Juru Bicara KPK, Budi Prasetyo, mengatakan dugaan tersebut terungkap dalam rangkaian penyelidikan tertutup yang berujung pada operasi tangkap tangan.
“Benar, bahwa KPK melakukan kegiatan penyelidikan tertutup yang kemudian terjadi peristiwa tertangkap tangan terhadap para terduga pelaku tindak pidana korupsi,” kata Budi, Rabu (29/7/2026).
Menurut Budi, dugaan penerimaan tersebut dilakukan oleh Bupati Pemalang dan berkaitan dengan sejumlah proyek di wilayah Kabupaten Pemalang.
“Adapun kegiatan penyelidikan tertutup ini terkait dengan dugaan penerimaan yang dilakukan oleh Bupati, terkait dengan proyek-proyek di wilayah Kabupaten Pemalang. Selain itu, penerimaan oleh Bupati juga diduga terkait dengan jual beli jabatan,” ujarnya.
Meski demikian, KPK belum mengungkap lebih lanjut proyek yang dimaksud, nilai dugaan penerimaan, maupun pihak-pihak yang diduga terlibat dalam perkara tersebut.

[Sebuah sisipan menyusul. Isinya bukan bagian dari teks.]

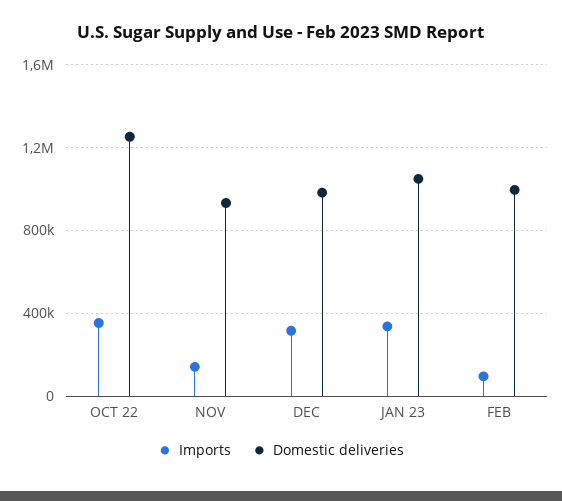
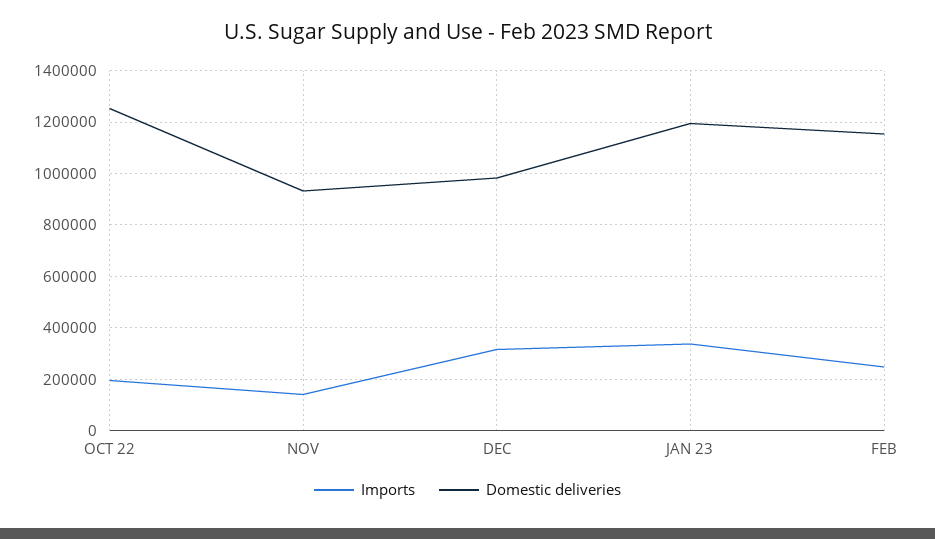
Imports, OCT 22: 350000 -> 200000
Domestic deliveries, JAN 23: 1050000 -> 1200000
Imports, FEB: 100000 -> 250000
Domestic deliveries, FEB: 1000000 -> 1150000

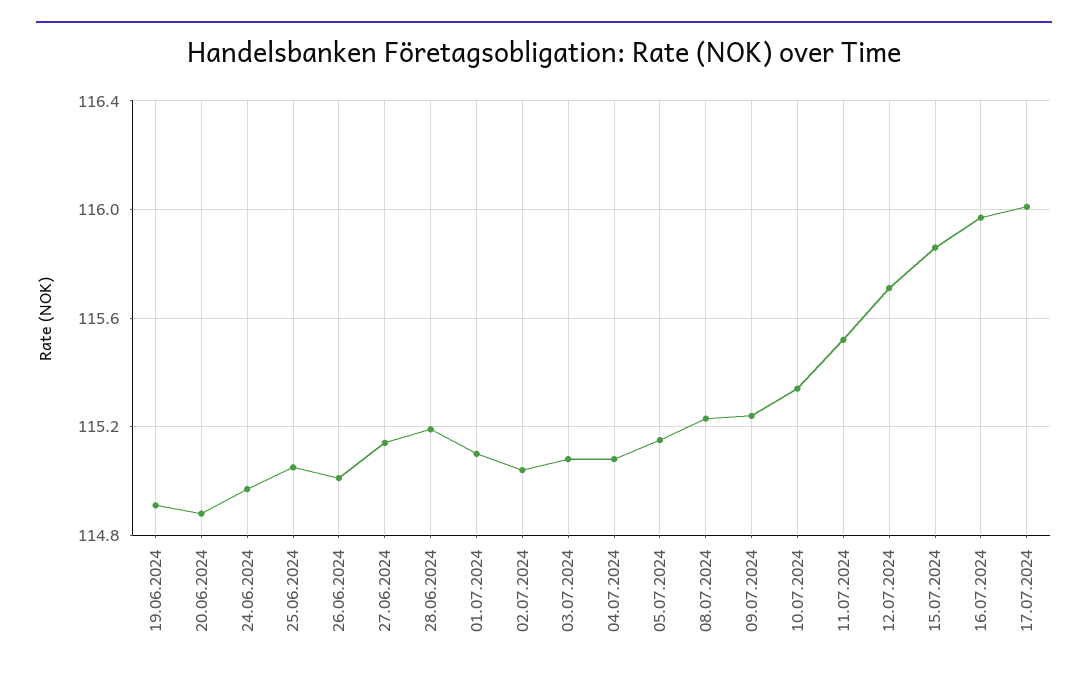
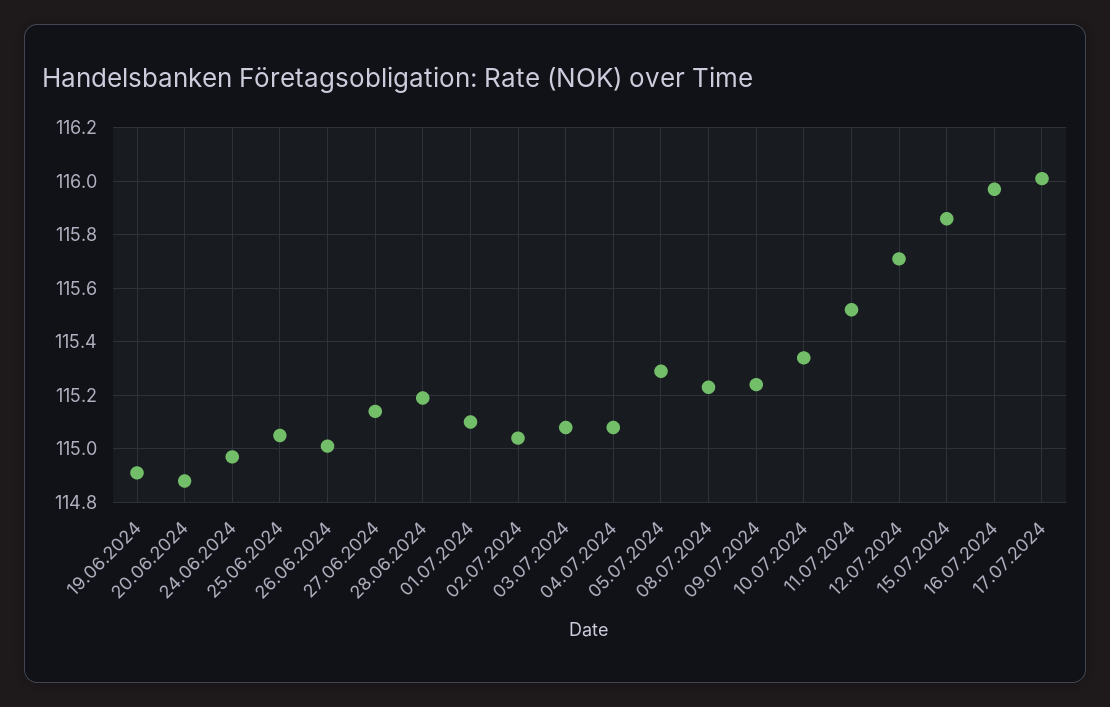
05.07.2024: 115.15 -> 115.3

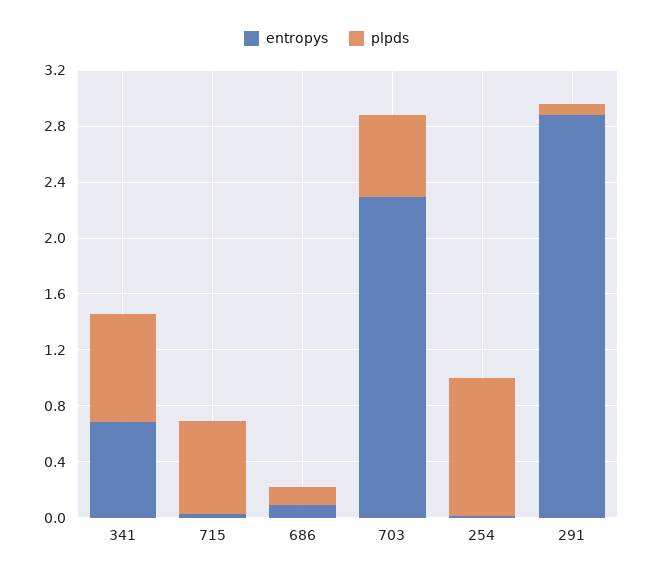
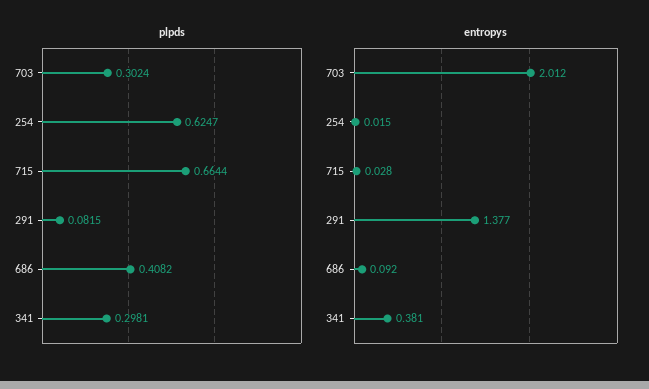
entropys, 341: 0.7 -> 0.381
plpds, 341: 0.8 -> 0.2981
plpds, 686: 0.1 -> 0.4082
entropys, 703: 2.3 -> 2.012
plpds, 703: 0.6 -> 0.3024
plpds, 254: 1 -> 0.6247
entropys, 291: 2.9 -> 1.377

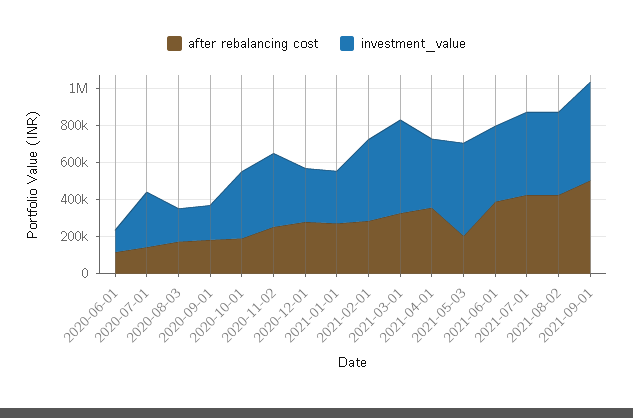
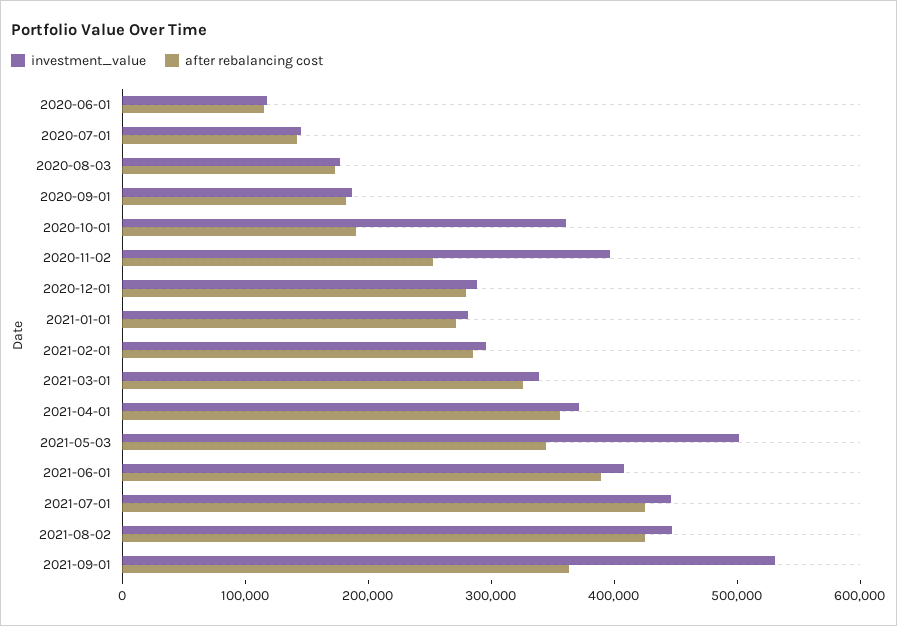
investment_value, 2020-07-01: 300000 -> 140000
investment_value, 2021-02-01: 450000 -> 300000
investment_value, 2021-03-01: 500000 -> 340000
after rebalancing cost, 2021-05-03: 200000 -> 340000
after rebalancing cost, 2021-09-01: 500000 -> 360000

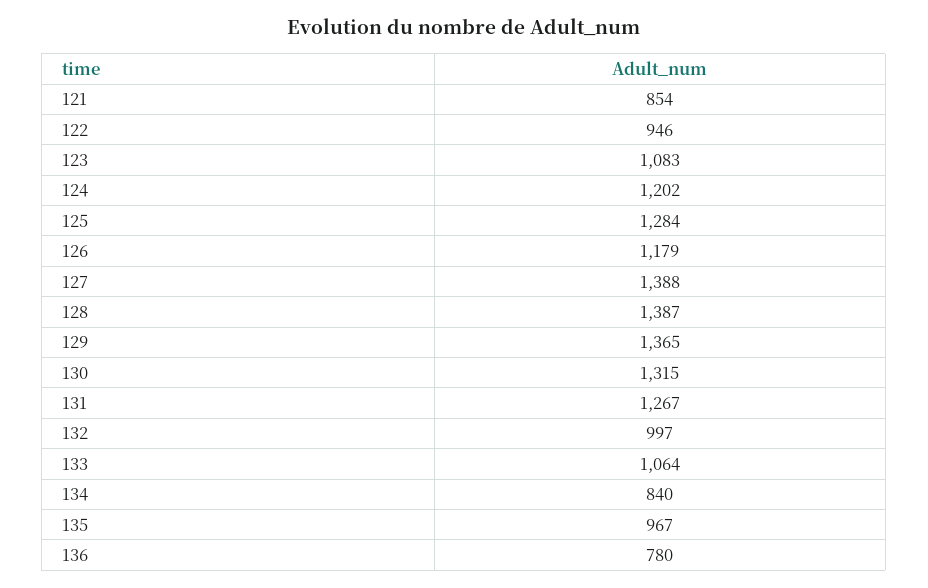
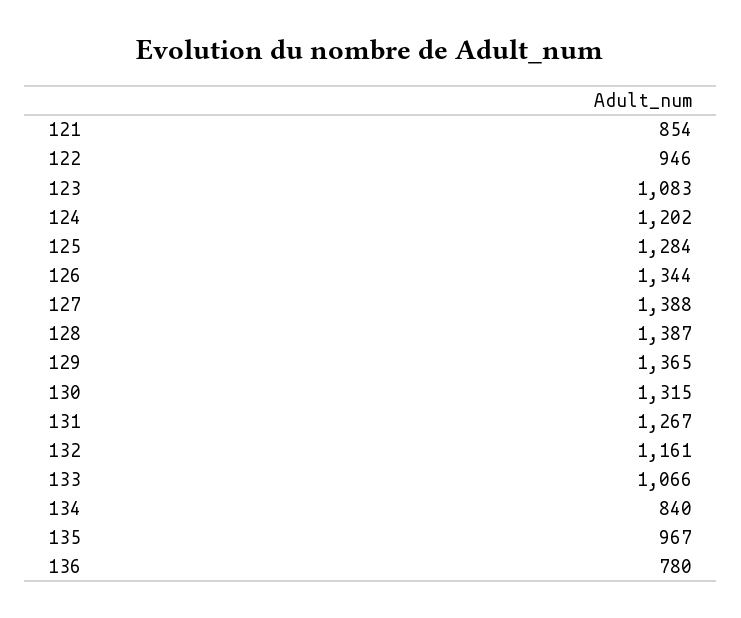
126: 1179 -> 1344
132: 997 -> 1161
133: 1064 -> 1066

KPK Amankan 21 Orang dalam OTT
Dalam operasi tangkap tangan tersebut, KPK mengamankan total 21 orang di tiga daerah.
Budi merinci, lima orang diamankan di Jakarta, 15 orang di Kabupaten Pemalang, dan satu orang lainnya di Kabupaten Purworejo, Jawa Tengah.
“Dalam rangkaian peristiwa tertangkap tangan tersebut, tim mengamankan sejumlah 21 orang. Yakni lima orang diamankan di Jakarta, 15 orang di Pemalang, dan satu orang di Purworejo,” kata Budi.
Dari lima orang yang diamankan di Jakarta, salah satunya adalah Bupati Pemalang Anom Widiyantoro. Mereka saat ini menjalani pemeriksaan intensif di Gedung Merah Putih KPK, Jakarta.
Sementara itu, enam orang yang diamankan di Pemalang dan satu orang yang diamankan di Purworejo telah dibawa ke Jakarta untuk menjalani pemeriksaan lanjutan.
KPK Sita Uang Tunai Lebih dari Rp 2 Miliar
Selain mengamankan 21 orang, KPK juga menyita barang bukti berupa uang tunai senilai lebih dari Rp 2 miliar.
“Selain mengamankan sejumlah 21 orang tersebut, tim juga mengamankan barang bukti di antaranya uang tunai dengan nilai lebih dari Rp 2 miliar,” ujar Budi.
Namun, KPK belum menjelaskan asal-usul uang tersebut maupun keterkaitannya dengan dugaan tindak pidana korupsi yang tengah diselidiki.
KPK juga belum mengumumkan status hukum para pihak yang diamankan dalam operasi tangkap tangan tersebut.
Sesuai Kitab Undang-Undang Hukum Acara Pidana (KUHAP), KPK memiliki waktu 1 x 24 jam untuk menentukan status hukum pihak-pihak yang diamankan dalam OTT tersebut.